__Consigna A__.
Conteste las siguientes preguntas con base en el extracto sobre los CDR:
(i) ¿En qué año fueron creados los comités?
(ii) ¿Desde qué lugar se dijo la alocución revolucionaria que anunció su nacimiento?
(iii) ¿Contra qué enfermedad afirma haber sido vacunada la persona que escribe?
__Consigna B__. Reescriba en forma de lista el párrafo del extracto sobre los CDR que comienza con "El lado más “dulce” de los CDR", conservando sus datos principales.
── Extracto del documento
En medio del actual desvanecimiento de su protagonismo, vale preguntarse si los comités han sido más una polea de transmisión del poder a la ciudadanía que una representación de ésta ante el gobierno. Los hechos dejan espacio a pocas dudas. Desde que fueron creados en 1960, tuvieron una base eminentemente ideológica, marcadamente delatora. El propio Fidel Castro aseguró durante el discurso en que anunció su nacimiento que:

“Vamos a implantar, frente a las campañas de agresiones del imperialismo, un sistema de vigilancia colectiva revolucionaria que todo el mundo sepa  quién vive en la manzana y qué relaciones tuvo con la tiranía; y a qué se dedica; con quién se junta; en qué actividades anda”.

Esas palabras del Máximo Líder ya son difíciles de encontrarlas reproducidas en su totalidad, en los sitios web o en los periódicos  de circulación nacional. En parte, porque, a pesar de su incondicionalidad al Comandante en Jefe, los actuales editores de estos espacios saben de sobra que un lenguaje así desentona totalmente en este siglo XXI. O sea, lo que parecía una enaltecida alocución revolucionaria dicha en el balcón del Palacio Presidencial, tiene a la luz de hoy todos los visos del despotismo partidista, del autoritarismo más burdo. Un Big Brother anunciado y cumplido. Si aquellas palabras movieron a  exaltación a principio de los sesenta… ahora a muchos sólo les provocan una mezcla de terror, asco y vergüenza ajena.

El lado más “dulce” de los CDR, ese que siempre se narra en los informes oficiales, habla de una fuerza popular ocupada en recolectar materia prima, ayudar en la vacunación de infantes, promover las donaciones de sangre y custodiar los barrios de la delincuencia. Dicho así, parecería un apolítico comité vecinal presto a resolver los problemas de la comunidad. Créanme que detrás de esa fachada de representatividad y solidaridad se esconde un mecanismo de vigilancia y coacción. Y no lo digo desde la lejanía de mi butaca, o desde el desconocimiento de un turista que se pasa dos semanas en La Habana. Fui de esos millones de niños cubanos que acopiamos pomos vacíos o cartones, cortamos la hierba y repartimos productos contra los mosquitos en los CDR de todo el país. Fui también de los vacunados contra la polio y hasta degusté algún que otro plato de caldosa en las fiestas de esta organización. En fin, que me crié como un pichón de cederista, aunque cuando llegué a la adultez me negué a militar dentro de sus filas. Viví todo eso y no me arrepiento, pues ahora puedo decir a conciencia y desde adentro que todos esos momentos hermosos se empequeñecen con los malos tratos, las injusticias, las delaciones y el control que nos han dejado a mí y a otros millones de cubanos los llamados comités.
────
── Datos proporcionados
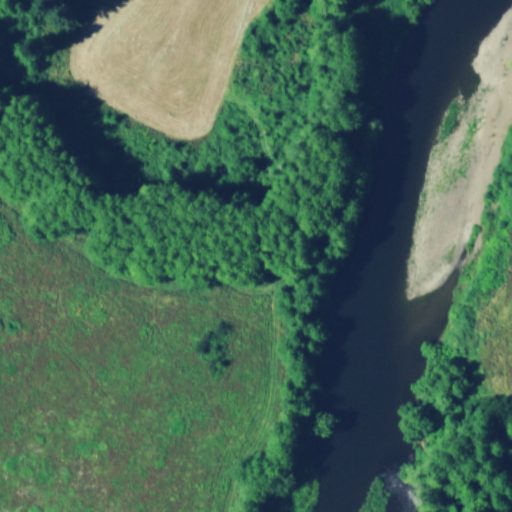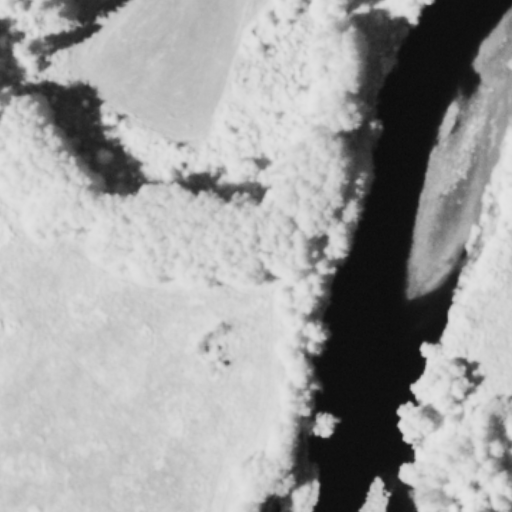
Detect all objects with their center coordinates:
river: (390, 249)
────
── Datos proporcionados
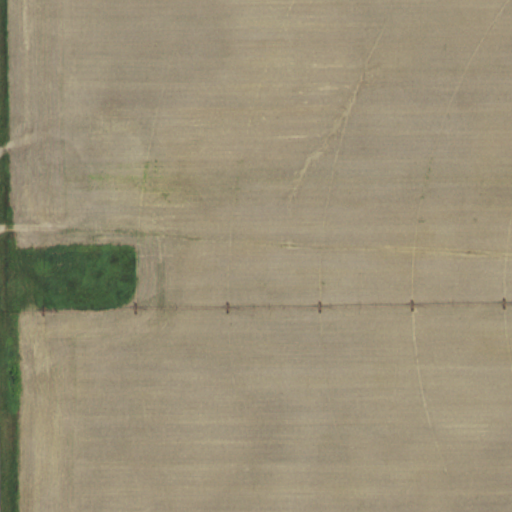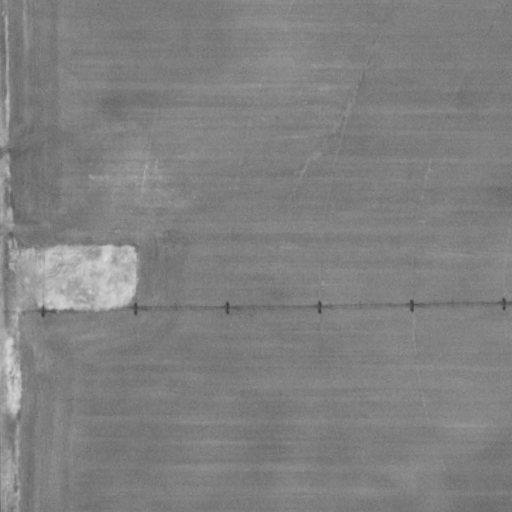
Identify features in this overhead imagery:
────
__Respuesta al ejercicio A__.
(i) En 1960.
(ii) Desde el balcón del Palacio Presidencial.
(iii) Contra la polio.

__Respuesta al ejercicio B__.
- Los informes oficiales presentan los CDR como una fuerza popular que recolecta materia prima, ayuda en la vacunación de infantes, promueve las donaciones de sangre y custodia los barrios de la delincuencia.
- Detrás de esa fachada de representatividad y solidaridad se esconde un mecanismo de vigilancia y coacción.
- En la infancia, quien escribe acopió pomos vacíos o cartones, cortó la hierba y repartió productos contra los mosquitos en los CDR.
- También recibió la vacuna contra la polio y probó caldosa en las fiestas de la organización.
- En la adultez se negó a militar en sus filas.
- No se arrepiente, pero sostiene que esos momentos hermosos se empequeñecen ante los malos tratos, las injusticias, las delaciones y el control que los comités han dejado a millones de cubanos.